> **Trecho**
»»

*Texto por Luís S. Bocatios | Com exceção dos que já eram adultos quando o Green Day surgiu (porcentagem baixa do público da banda), é seguro afirmar que a imensa maioria dos fãs do trio o tiveram como uma das principais trilhas sonoras de sua adolescência. Isso se dava acompanhando os lançamentos em tempo real a partir dos anos 1990 ou os descobrindo quando já lançados.
O apelo do grupo junto ao público jovem parte de sua sonoridade simples, pegajosa e divertida, mas também da atitude rebelde expressa por meio das letras, que, em grande parte, surgem como comentários sobre o dia a dia da juventude ou hinos contra o sistema. A última característica citada foi reforçada durante os anos 2000, quando eles se tornaram uma das principais vozes de protesto contra o governo do ex-presidente americano George W. Bush e renovaram sua base de fãs com o já icônico álbum “American Idiot” (2004).

Surge, daí, o sentimento de nostalgia. Embora seja um período conturbado — e, para muitos, doloroso — da existência humana, a adolescência nos permite viver as coisas com intensidade. Fica difícil não se lembrar desses anos com carinho. As recordações felizes são naturalmente impulsionadas.
Na faixa-título da obra-prima “Sound of Silver” (2007), o LCD Soundsystem entrega a seguinte reflexão: “Som prateado, fale comigo; Te faz querer se sentir como um adolescente; Até que você se lembra de como se sente; Um adolescente emocionado da vida real; Então você repensa”.
Torna-se adequado, assim, rotular o Green Day como “banda de adolescente”. Mas não de modo negativo. Como comprovado pelo show da última sexta-feira (12) na Arena da Baixada, o espaço que a banda ocupa no coração de seus fãs é tão especial que seu catálogo se transforma em uma cápsula do tempo.

Bad Nerves
Escalado para a abertura, o estreante em território nacional Bad Nerves preserva e replica tal jovialidade em seu som. Com dois álbuns lançados — o homônimo de 2020 e “Still Nervous” (2024) —, o grupo busca equilibrar ambos os trabalhos em seu repertório, com seis músicas do primeiro disco e oito do segundo em cerca de 45 minutos de set.
Quem chegou mais cedo à Arena da Baixada foi presenteado com uma banda extremamente enérgica cuja sonoridade une o pop punk do Buzzcocks a toques irresistíveis de um rock de garagem que instantaneamente remete aos primeiros discos do Strokes. O público parecia não conhecer as canções, mas aplaudia e vibrava ao final de todas.

««

> **Informações extraídas**
»»

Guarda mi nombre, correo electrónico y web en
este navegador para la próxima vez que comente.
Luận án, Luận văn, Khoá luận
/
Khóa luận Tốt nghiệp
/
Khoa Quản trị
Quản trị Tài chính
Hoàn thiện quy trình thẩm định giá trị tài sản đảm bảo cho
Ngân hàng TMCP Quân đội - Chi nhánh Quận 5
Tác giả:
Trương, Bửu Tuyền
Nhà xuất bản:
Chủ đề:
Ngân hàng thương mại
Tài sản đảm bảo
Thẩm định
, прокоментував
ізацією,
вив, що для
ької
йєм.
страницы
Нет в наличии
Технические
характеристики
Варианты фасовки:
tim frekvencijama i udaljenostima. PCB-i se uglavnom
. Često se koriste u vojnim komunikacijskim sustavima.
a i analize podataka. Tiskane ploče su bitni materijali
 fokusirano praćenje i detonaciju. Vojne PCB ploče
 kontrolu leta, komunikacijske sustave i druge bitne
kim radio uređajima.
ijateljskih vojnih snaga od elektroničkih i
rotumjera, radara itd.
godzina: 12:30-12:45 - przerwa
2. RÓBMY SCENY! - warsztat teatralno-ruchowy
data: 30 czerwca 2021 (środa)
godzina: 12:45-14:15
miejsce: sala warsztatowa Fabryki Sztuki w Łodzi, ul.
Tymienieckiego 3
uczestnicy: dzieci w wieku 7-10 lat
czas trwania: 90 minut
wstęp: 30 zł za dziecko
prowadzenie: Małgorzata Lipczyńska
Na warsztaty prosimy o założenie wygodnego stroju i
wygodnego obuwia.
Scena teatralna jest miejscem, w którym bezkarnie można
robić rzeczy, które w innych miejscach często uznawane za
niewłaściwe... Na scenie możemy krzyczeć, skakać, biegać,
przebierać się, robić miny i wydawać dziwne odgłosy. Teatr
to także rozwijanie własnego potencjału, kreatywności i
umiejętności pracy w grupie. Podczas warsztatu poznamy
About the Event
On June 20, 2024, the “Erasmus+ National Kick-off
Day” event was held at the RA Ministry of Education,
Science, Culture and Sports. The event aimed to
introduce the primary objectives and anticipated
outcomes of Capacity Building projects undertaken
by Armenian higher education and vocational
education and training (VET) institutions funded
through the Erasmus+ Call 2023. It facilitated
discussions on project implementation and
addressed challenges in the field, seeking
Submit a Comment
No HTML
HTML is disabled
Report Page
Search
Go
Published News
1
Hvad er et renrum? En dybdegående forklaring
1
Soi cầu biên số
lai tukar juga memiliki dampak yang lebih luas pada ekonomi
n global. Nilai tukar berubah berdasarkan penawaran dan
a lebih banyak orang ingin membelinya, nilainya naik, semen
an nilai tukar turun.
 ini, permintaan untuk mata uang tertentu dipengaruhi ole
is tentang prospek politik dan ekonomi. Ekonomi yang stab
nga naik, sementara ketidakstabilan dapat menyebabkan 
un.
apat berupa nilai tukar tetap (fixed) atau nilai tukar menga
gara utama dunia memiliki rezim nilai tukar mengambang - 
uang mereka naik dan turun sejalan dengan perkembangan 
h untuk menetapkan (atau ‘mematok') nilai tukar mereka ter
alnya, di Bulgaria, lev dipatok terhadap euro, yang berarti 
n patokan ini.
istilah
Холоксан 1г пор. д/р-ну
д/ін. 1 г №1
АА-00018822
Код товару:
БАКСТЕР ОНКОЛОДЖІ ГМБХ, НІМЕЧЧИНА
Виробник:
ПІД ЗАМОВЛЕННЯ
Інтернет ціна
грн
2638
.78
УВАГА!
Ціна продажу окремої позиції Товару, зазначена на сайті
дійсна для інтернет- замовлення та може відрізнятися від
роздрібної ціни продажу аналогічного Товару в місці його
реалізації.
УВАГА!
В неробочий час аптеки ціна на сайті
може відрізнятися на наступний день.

««

> **Tarefa A**
Liste todas as bandas mencionadas no trecho sobre o show do Green Day.
> **Tarefa B**
Responda, com base no trecho sobre o show do Green Day:
(i) Em que local o show aconteceu?
(ii) Quantas músicas do segundo disco o Bad Nerves tocou?
(iii) Contra o governo de qual presidente o Green Day protestou nos anos 2000?
> **Tarefa C**
Por favor, dê sequência à resenha do show do Green Day a partir do ponto em que o trecho termina.
Os dados não têm relação com o trecho.

> **Resposta esperada A**
Green Day; LCD Soundsystem; Bad Nerves; Buzzcocks; Strokes

> **Resposta esperada B**
(i) Na Arena da Baixada.
(ii) Oito.
(iii) George W. Bush.

> **Resposta esperada C**
A abertura “Baby Drummer”, diga-se, é puro Buzzcocks: junta a velocidade do punk a uma melodia absolutamente comercial e divertidíssima. “Don’t Stop” e “Plastic Rebel”, na mesma linha, trouxeram em seu miolo uma interação do vocalista Bobby Nerves cumprimentando a plateia em um português bastante aceitável — não à toa, ele é casado com uma brasileira.
“Radio Punk”, uma das melhores do grupo, é a que mais parece com Strokes. Com pouco mais de quatro minutos, “Television” foi a mais longa do repertório e alternou momentos super diretos com outros mais trabalhados que constroem uma tensão ainda mais presente ao vivo. Não por acaso, a influência do Television é bastante notada. “Sorry”, com andamento de balada, se prova como outro destaque, com direito a uma melodia inicial que remete a “You’ve Really Got a Hold On Me”, dos Beatles.
A performance de todos os músicos, aliás, é boa e discreta, sem grandes destaques individuais. A dupla de guitarristas formada por William Phillipson e George Berry é uma versão simplificada da dinâmica dos guitarristas do Strokes, o baterista Samuel Thompson exala anos 1970 tanto na forma como toca quanto no timbre e o baixista Jonathan Poulton é a arma secreta da banda: alterna linhas de baixo simples com outras mais aventureiras, como se percebe em “New Shapes”. Só ficou escondido na mixagem.

O som, aliás, estava muito longe do ideal. No começo, praticamente só ouvia bateria e vocais; depois, o vocal ficou baixo demais. Em determinados momentos, era difícil entender o que estava acontecendo nas músicas, visto que a bateria sufocava os outros instrumentos.
A genérica “USA” é uma das músicas mais fracas do show e foi sucedida por “Electric 88”, que, apesar de também não soar tão original — sua batida fez a plateia cantar “Blitzkrieg Bop”, dos Ramones —, carrega uma energia contagiante. Já na parte final do set, destacaram-se a excelente “The Kids Will Never Have Their Say”, com um belíssimo refrão e influências que vão de The Cars a The Pretenders; a maravilhosa “Can’t Be Mine”, uma pérola do rock de garagem que trouxe Nerves para fora do palco com o objetivo de cumprimentar a plateia; e “Dreaming”, que adiciona certa melancolia à sonoridade da banda sem perder nada da velocidade ou da diversão.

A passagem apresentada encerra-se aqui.